## Aufgabenstellung 1
Übersetzen Sie den folgenden Satz aus dem Auszug ins Englische: „Gila Lustiger stellt vordergründig einen Mordfall ins Zentrum ihrer Erzählung.“

## Auszug

──────────────────────────────

Wie viel kann man in einen Roman packen? Gila Lustiger stellt
vordergründig einen Mordfall ins Zentrum ihrer Erzählung. Doch spiralförmig
holt sie mehr und mehr aus und eröffnet vor dem Leser ein fundiertes und
differenziertes Bild Frankreichs der letzten 30 Jahre. Die hohen Erwartungen
und bisweilen kühlen Familienverhältnisse innerhalb der französischen Oberschicht,
wo man sich dank der ENA und exquisiten Diners natürlich kennt. Das sich
deutlich von Deutschland unterscheidende Verhältnis zur Sexualität und Affären –
und auch Prostitution. Die engen Verstrickungen von Politik und Wirtschaft,
gefördert durch Verstaatlichungsprozesse und Wiederprivatisierung. Dazu „der
kleine Mann“ – bzw. hier sind es eher Frauen – die davon träumen dazuzugehören,
aufzusteigen oder doch wenigstens ein bisschen Glück und Zufriedenheit vom
Leben zu erhalten.

──────────────────────────────

## Datenzeilen

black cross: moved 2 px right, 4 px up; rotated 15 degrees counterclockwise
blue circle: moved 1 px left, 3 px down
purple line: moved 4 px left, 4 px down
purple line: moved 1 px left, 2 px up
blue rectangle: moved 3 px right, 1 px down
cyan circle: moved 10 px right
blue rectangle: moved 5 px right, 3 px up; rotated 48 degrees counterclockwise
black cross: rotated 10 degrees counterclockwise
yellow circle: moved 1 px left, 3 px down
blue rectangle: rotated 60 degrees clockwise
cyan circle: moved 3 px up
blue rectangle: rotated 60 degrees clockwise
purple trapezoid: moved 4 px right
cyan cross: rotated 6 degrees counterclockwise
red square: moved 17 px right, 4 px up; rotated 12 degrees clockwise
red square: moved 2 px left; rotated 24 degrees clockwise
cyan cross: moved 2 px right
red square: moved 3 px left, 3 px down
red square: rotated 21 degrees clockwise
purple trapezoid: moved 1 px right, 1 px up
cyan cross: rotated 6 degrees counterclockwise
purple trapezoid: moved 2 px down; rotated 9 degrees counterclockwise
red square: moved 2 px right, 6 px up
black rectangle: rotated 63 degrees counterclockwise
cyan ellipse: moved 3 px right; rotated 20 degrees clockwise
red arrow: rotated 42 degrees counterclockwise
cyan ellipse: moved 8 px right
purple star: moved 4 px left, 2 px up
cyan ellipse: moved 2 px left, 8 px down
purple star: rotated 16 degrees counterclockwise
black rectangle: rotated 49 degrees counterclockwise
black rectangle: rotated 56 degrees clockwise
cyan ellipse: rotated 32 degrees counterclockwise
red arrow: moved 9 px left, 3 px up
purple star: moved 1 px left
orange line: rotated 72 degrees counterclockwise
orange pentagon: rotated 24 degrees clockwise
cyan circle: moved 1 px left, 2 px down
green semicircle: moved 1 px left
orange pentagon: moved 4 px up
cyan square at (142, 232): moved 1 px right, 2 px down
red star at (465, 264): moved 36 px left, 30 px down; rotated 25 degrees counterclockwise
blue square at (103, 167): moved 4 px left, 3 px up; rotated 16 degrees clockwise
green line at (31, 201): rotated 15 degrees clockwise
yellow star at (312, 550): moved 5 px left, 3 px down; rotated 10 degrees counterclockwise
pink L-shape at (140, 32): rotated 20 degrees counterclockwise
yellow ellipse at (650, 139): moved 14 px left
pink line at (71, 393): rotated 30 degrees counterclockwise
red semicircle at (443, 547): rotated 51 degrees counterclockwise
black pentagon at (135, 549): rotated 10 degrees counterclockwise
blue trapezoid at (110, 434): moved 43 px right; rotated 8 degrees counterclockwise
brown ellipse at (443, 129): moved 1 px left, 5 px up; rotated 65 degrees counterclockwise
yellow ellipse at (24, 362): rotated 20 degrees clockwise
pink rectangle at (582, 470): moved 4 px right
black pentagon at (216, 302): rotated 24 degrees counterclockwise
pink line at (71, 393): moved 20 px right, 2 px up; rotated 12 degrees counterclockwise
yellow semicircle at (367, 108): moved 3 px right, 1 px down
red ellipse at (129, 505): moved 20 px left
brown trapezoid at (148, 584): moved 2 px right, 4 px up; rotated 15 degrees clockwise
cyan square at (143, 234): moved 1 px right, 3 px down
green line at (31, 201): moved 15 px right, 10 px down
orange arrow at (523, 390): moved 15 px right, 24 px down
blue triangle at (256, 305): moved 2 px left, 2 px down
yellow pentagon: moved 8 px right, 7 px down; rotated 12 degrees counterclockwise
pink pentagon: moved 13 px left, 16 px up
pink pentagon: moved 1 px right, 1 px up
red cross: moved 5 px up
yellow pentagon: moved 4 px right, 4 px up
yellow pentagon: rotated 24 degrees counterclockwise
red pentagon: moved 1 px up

──────────────────────────────

## Aufgabenstellung 2
Zitieren Sie aus den Einträgen sämtliche Zeilen vom Beginn der Einträge bis einschließlich der Zeile, die „red star at“ enthält.

## Richtige Antwort 1
On the surface, Gila Lustiger places a murder case at the center of her narrative.

## Richtige Antwort 2
black cross: moved 2 px right, 4 px up; rotated 15 degrees counterclockwise
blue circle: moved 1 px left, 3 px down
purple line: moved 4 px left, 4 px down
purple line: moved 1 px left, 2 px up
blue rectangle: moved 3 px right, 1 px down
cyan circle: moved 10 px right
blue rectangle: moved 5 px right, 3 px up; rotated 48 degrees counterclockwise
black cross: rotated 10 degrees counterclockwise
yellow circle: moved 1 px left, 3 px down
blue rectangle: rotated 60 degrees clockwise
cyan circle: moved 3 px up
blue rectangle: rotated 60 degrees clockwise
purple trapezoid: moved 4 px right
cyan cross: rotated 6 degrees counterclockwise
red square: moved 17 px right, 4 px up; rotated 12 degrees clockwise
red square: moved 2 px left; rotated 24 degrees clockwise
cyan cross: moved 2 px right
red square: moved 3 px left, 3 px down
red square: rotated 21 degrees clockwise
purple trapezoid: moved 1 px right, 1 px up
cyan cross: rotated 6 degrees counterclockwise
purple trapezoid: moved 2 px down; rotated 9 degrees counterclockwise
red square: moved 2 px right, 6 px up
black rectangle: rotated 63 degrees counterclockwise
cyan ellipse: moved 3 px right; rotated 20 degrees clockwise
red arrow: rotated 42 degrees counterclockwise
cyan ellipse: moved 8 px right
purple star: moved 4 px left, 2 px up
cyan ellipse: moved 2 px left, 8 px down
purple star: rotated 16 degrees counterclockwise
black rectangle: rotated 49 degrees counterclockwise
black rectangle: rotated 56 degrees clockwise
cyan ellipse: rotated 32 degrees counterclockwise
red arrow: moved 9 px left, 3 px up
purple star: moved 1 px left
orange line: rotated 72 degrees counterclockwise
orange pentagon: rotated 24 degrees clockwise
cyan circle: moved 1 px left, 2 px down
green semicircle: moved 1 px left
orange pentagon: moved 4 px up
cyan square at (142, 232): moved 1 px right, 2 px down
red star at (465, 264): moved 36 px left, 30 px down; rotated 25 degrees counterclockwise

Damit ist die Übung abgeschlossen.